Prerequisites. This module assumes you have studied and completed ST231 Linear Statistical Modelling with R,

Recommended. It is recommended that you have studied and completed ST246 Python for Data Analytics Tasks and ST340 Programming for Data Science.

Module aims

Outline syllabus

This is an indicative module outline only to give an indication of the sort of topics that may be covered. Actual sessions held may differ.

This module covers the following topics.

1. Modes of statistical learning / Common Machine learning tasks. Unsupervised Learning; Semi-supervised learning.

2. Machine learning frameworks. Machine learning frameworks in Python (Scikit-Learn, JAX, graphlearning).

3. Unsupervised learning / dimensionality reduction algorithms: for example, principal component analysis, singular value decomposition, t-SNE embeddings, k-means clustering, spectral clustering, Fokker-Planck clustering, Hierarchical clustering, mixture models, DBSCAN, OPTICS.

4. Semi-Supervised Learning algorithms: for example, Transductive Support Vector Machines, Modularity MBO, Generative Models, Nearest Neighbour, Laplace Learning, Poisson Learning, Poisson Learning, Centered Kernel Method, p-Eikonal Classifier

Learning outcomes

By the end of the module, students should be able to:

• Appraise and decide on the appropriate type of statistical learning required to address a real-world challenge.
• Create data-analytic pipelines and workflows for the various modes of statistical learning.
• Implement common Machine Learning and Deep Learning frameworks in Python.
• Collaborate and disseminate fully documented Python code with reproducible outputs.
• Interpret and communicate the outputs of a completed analysis to a range of audiences.

Indicative reading list

Reading lists can be found in Talis

Interdisciplinary

This module requires students to develop a balanced facility of familiarity with machine learning frameworks and data-analytic skills for solving real-world problems across disciplines.

Subject specific skills

1. Demonstrate advanced facility with data handling and analysis methods in R and Python.

2. Create readable, valid, reliable, reproducible and well-documented code.

3. Appraise problems, abstracting their essential information to make judgements on the appropriate concepts to facilitate their solution.

4. Demonstrate programming skills and knowledge of programming concepts, both explicitly and by
   applying them to the solution of real-world problems.

Transferable skills

1. Problem-solving skills: The module requires students to solve problems and present their conclusions as logical and coherent arguments.

2. Written communication skills: Students complete written assessments that require precise and unambiguous communication in the manner and style expected in mathematical sciences.

3. Verbal communication skills: Students are encouraged to discuss and debate formative assessment and lecture material within small-group tutorial sessions.
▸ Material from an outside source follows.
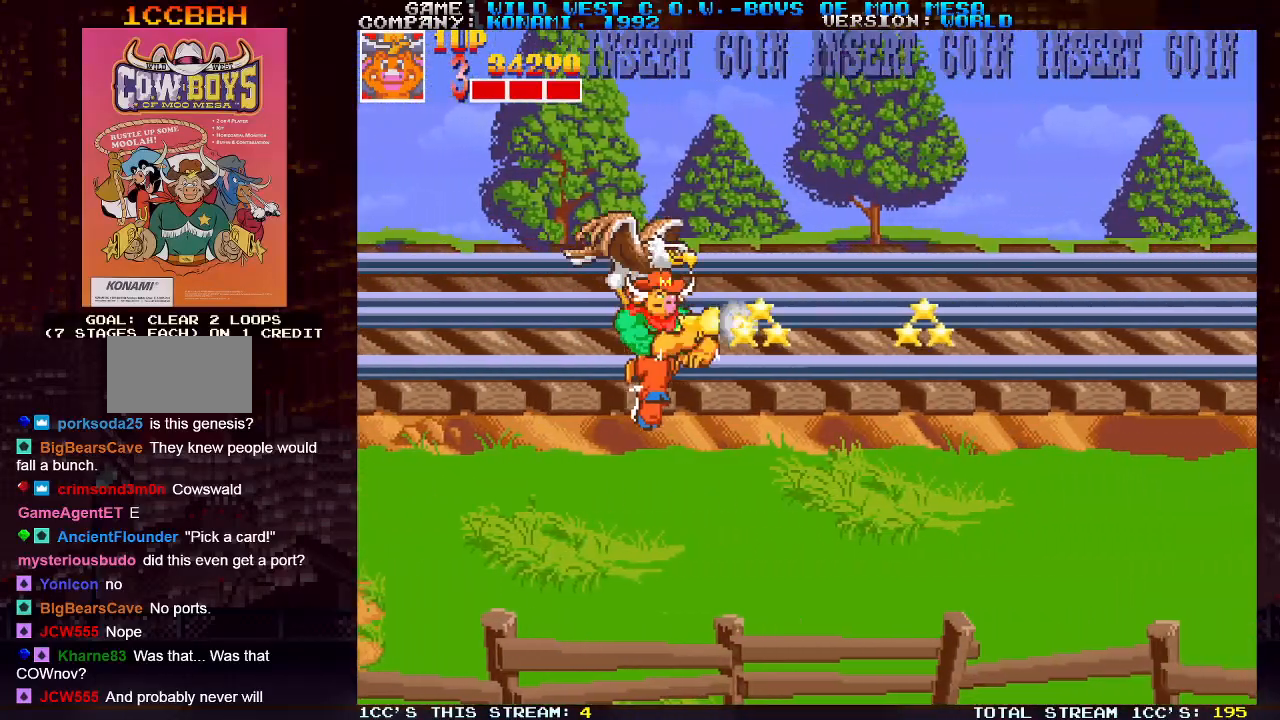
{"buttons": ["SQUARE"], "left_stick": "center", "events": [[33, "SQUARE", "up"], [117, "SQUARE", "down"], [217, "SQUARE", "up"], [300, "SQUARE", "down"], [383, "SQUARE", "up"], [467, "SQUARE", "down"]]}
Students can continually discuss specific aspects of the module with the module leader. This is facilitated by statistics staff office hours.

4. Team working and working effectively with others: Students are encouraged to discuss and debate formative assessment and lecture material within small-group tutorial sessions.

5. Professionalism: Students work autonomously by developing and sustaining effective approaches to learning, including time management, organisation, flexibility, creativity, collaboratively and intellectual integrity.